The answer must be an exact transcription of every record.

━━━ Data extracts ━━━

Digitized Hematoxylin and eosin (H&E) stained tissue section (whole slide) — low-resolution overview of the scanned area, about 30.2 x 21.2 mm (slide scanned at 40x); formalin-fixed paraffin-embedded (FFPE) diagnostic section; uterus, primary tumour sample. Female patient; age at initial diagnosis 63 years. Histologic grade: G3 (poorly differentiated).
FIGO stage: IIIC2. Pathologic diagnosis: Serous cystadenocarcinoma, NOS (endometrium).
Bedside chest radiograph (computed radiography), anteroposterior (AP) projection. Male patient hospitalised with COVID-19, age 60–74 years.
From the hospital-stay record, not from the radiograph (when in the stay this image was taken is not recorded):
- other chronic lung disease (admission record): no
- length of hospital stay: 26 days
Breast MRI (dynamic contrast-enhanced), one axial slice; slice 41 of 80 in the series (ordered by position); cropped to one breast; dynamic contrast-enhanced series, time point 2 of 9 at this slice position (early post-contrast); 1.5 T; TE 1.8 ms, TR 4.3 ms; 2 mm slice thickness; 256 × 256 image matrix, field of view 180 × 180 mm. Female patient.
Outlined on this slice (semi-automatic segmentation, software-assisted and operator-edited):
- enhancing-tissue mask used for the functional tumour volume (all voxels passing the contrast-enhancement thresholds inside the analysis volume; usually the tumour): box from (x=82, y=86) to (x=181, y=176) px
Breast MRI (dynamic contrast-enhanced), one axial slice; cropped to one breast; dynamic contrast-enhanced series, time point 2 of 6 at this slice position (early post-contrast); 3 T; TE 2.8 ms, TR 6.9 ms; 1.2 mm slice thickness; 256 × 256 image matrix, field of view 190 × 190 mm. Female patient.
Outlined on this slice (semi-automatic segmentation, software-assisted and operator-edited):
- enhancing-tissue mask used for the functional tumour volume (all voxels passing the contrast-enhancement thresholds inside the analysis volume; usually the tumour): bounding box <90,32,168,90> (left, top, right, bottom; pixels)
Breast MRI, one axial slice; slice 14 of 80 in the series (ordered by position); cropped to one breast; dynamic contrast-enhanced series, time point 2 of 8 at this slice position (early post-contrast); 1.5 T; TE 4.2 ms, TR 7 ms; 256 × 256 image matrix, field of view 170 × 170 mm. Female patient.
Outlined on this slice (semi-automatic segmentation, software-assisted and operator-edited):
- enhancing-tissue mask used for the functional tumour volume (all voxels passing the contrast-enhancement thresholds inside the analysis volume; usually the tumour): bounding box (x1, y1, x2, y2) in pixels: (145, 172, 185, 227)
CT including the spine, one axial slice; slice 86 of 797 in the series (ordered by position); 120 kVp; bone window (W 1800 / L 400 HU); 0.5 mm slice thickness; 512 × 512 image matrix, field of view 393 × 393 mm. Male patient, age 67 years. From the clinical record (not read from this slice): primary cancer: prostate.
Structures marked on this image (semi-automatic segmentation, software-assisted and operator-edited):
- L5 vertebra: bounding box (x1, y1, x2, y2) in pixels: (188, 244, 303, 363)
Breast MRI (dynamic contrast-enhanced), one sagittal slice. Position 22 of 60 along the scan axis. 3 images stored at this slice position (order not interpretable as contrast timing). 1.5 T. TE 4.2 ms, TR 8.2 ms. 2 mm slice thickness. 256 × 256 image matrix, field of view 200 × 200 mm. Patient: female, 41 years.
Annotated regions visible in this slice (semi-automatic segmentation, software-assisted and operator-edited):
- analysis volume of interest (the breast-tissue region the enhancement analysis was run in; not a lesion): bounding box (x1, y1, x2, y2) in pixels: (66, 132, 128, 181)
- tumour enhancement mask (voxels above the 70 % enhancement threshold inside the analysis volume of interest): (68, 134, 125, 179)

━━━

* Completed task *
Digitized Hematoxylin and eosin (H&E) stained tissue section (whole slide) — low-resolution overview of the scanned area, about 30.2 x 21.2 mm (slide scanned at 40x); formalin-fixed paraffin-embedded (FFPE) diagnostic section; uterus, primary tumour sample. Female patient; age at initial diagnosis 63 years. Histologic grade: G3 (poorly differentiated).
FIGO stage: IIIC2. Pathologic diagnosis: Serous cystadenocarcinoma, NOS (endometrium).
Bedside chest radiograph (computed radiography), anteroposterior (AP) projection. Male patient hospitalised with COVID-19, age 60–74 years.
From the hospital-stay record, not from the radiograph (when in the stay this image was taken is not recorded):
- other chronic lung disease (admission record): no
- length of hospital stay: 26 days
Breast MRI (dynamic contrast-enhanced), one axial slice; slice 41 of 80 in the series (ordered by position); cropped to one breast; dynamic contrast-enhanced series, time point 2 of 9 at this slice position (early post-contrast); 1.5 T; TE 1.8 ms, TR 4.3 ms; 2 mm slice thickness; 256 × 256 image matrix, field of view 180 × 180 mm. Female patient.
Outlined on this slice (semi-automatic segmentation, software-assisted and operator-edited):
- enhancing-tissue mask used for the functional tumour volume (all voxels passing the contrast-enhancement thresholds inside the analysis volume; usually the tumour): box from (x=82, y=86) to (x=181, y=176) px
Breast MRI (dynamic contrast-enhanced), one axial slice; cropped to one breast; dynamic contrast-enhanced series, time point 2 of 6 at this slice position (early post-contrast); 3 T; TE 2.8 ms, TR 6.9 ms; 1.2 mm slice thickness; 256 × 256 image matrix, field of view 190 × 190 mm. Female patient.
Outlined on this slice (semi-automatic segmentation, software-assisted and operator-edited):
- enhancing-tissue mask used for the functional tumour volume (all voxels passing the contrast-enhancement thresholds inside the analysis volume; usually the tumour): bounding box <90,32,168,90> (left, top, right, bottom; pixels)
Breast MRI, one axial slice; slice 14 of 80 in the series (ordered by position); cropped to one breast; dynamic contrast-enhanced series, time point 2 of 8 at this slice position (early post-contrast); 1.5 T; TE 4.2 ms, TR 7 ms; 256 × 256 image matrix, field of view 170 × 170 mm. Female patient.
Outlined on this slice (semi-automatic segmentation, software-assisted and operator-edited):
- enhancing-tissue mask used for the functional tumour volume (all voxels passing the contrast-enhancement thresholds inside the analysis volume; usually the tumour): bounding box (x1, y1, x2, y2) in pixels: (145, 172, 185, 227)
CT including the spine, one axial slice; slice 86 of 797 in the series (ordered by position); 120 kVp; bone window (W 1800 / L 400 HU); 0.5 mm slice thickness; 512 × 512 image matrix, field of view 393 × 393 mm. Male patient, age 67 years. From the clinical record (not read from this slice): primary cancer: prostate.
Structures marked on this image (semi-automatic segmentation, software-assisted and operator-edited):
- L5 vertebra: bounding box (x1, y1, x2, y2) in pixels: (188, 244, 303, 363)
Breast MRI (dynamic contrast-enhanced), one sagittal slice. Position 22 of 60 along the scan axis. 3 images stored at this slice position (order not interpretable as contrast timing). 1.5 T. TE 4.2 ms, TR 8.2 ms. 2 mm slice thickness. 256 × 256 image matrix, field of view 200 × 200 mm. Patient: female, 41 years.
Annotated regions visible in this slice (semi-automatic segmentation, software-assisted and operator-edited):
- analysis volume of interest (the breast-tissue region the enhancement analysis was run in; not a lesion): bounding box (x1, y1, x2, y2) in pixels: (66, 132, 128, 181)
- tumour enhancement mask (voxels above the 70 % enhancement threshold inside the analysis volume of interest): (68, 134, 125, 179)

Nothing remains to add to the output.